Ian Danby

Ian Danby

Ian Danby is BASC’s head of biodiversity and has been with the association for 20 years. His passions are wildfowling and pigeon shooting.

BASC’s head of biodiversity Ian Danby writes about the current hot topic in conservation – reintroduction of species.

A current hot topic in conservation is whether or not a species should be reintroduced.  Some insist that an animal that should be present in an ecosystem but has been lost needs to be put back, regardless of the consequences. Others can see the risks associated with reintroductions. The truth is, it very much depends on the species in question. The debate around apex predators, such as wolf and lynx, often results in the biggest gulf between opposed parties. Rewilding debates, in some cases, have also gone that way but that is a subject for another time.

Other reintroductions can be no less controversial. In a recent issue of Shooting and Conservation the Vincent Wildlife Trust wrote about its work with reinforcement of pine marten in Wales and that included a balanced view of the risks to game birds and how to mitigate the risk. The Trust does a great job taking the heat out of those conflicts in their projects by listening to the concerns of shooters, poultry keepers and farmers. Where conflicts arose, the Trust made provision to deal with them until folk had readjusted to living with pine marten.

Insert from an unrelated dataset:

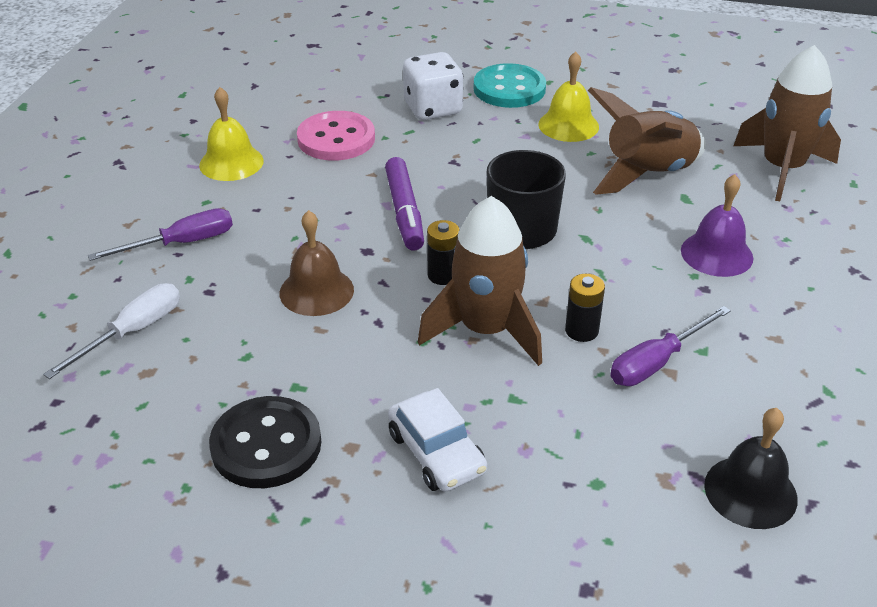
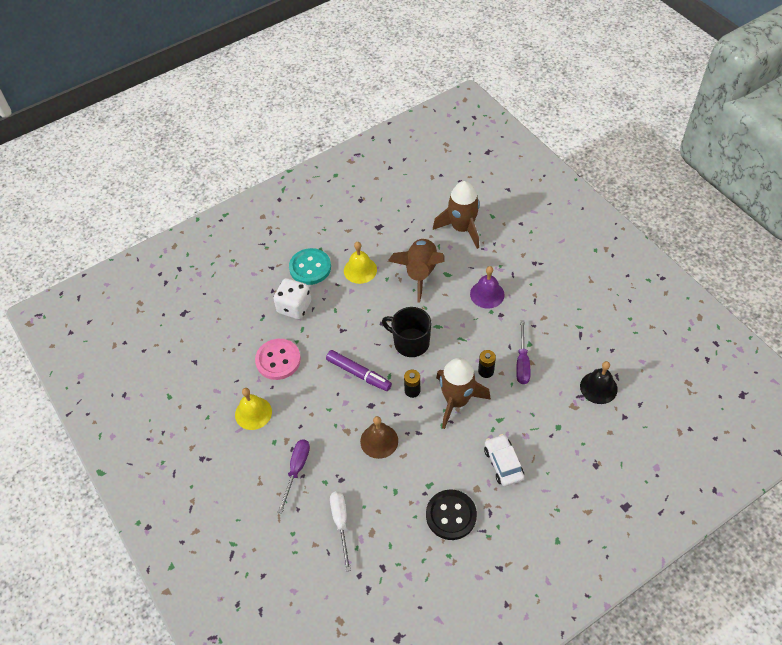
camera: 45 degrees left, 15 degrees up
white car [388,388,487,492] -> white car turned 120 degrees counterclockwise [484,434,524,486]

That principle is one BASC has been keen to endorse and encourage and our regional teams are supporting pine marten projects throughout the UK. The most exciting one at the moment is probably the Forest of Dean reintroduction where the first set of animals was released this autumn. We are grateful to members and others who took up the invitation to engage with the project and did so in a very constructive way. Yes, there may be some getting used to it for shoots, but if we are keen to see a healthy countryside with the right range of wildlife in it then it’s a very small ask.

Another species that shoots should consider carefully is the beaver. Yes, they do make dams. Yes, they do modify where water goes. Yes, they do fell trees. However, from a shooter’s perspective, they have a lot going for them. Having seen some beaver modified habitat in the south west, which we posted about on Instagram earlier this year, it is worth some serious thought. The patchwork of pools and runs, the pattern of shrubby and open margins created by the beavers has massive biodiversity benefits and that most definitely includes potential for duck, especially teal and mallard. In a future edition of S&C, we aim to publish an article on beavers from a young shot, looking at those pros and cons from the wider perspective. You know King George VI’s quote I’m sure: “The wildlife of today is not ours to dispose of as we please. We have it in trust. We must account for it to those who come after.” Sometimes, it is the wildlife of yesterday too.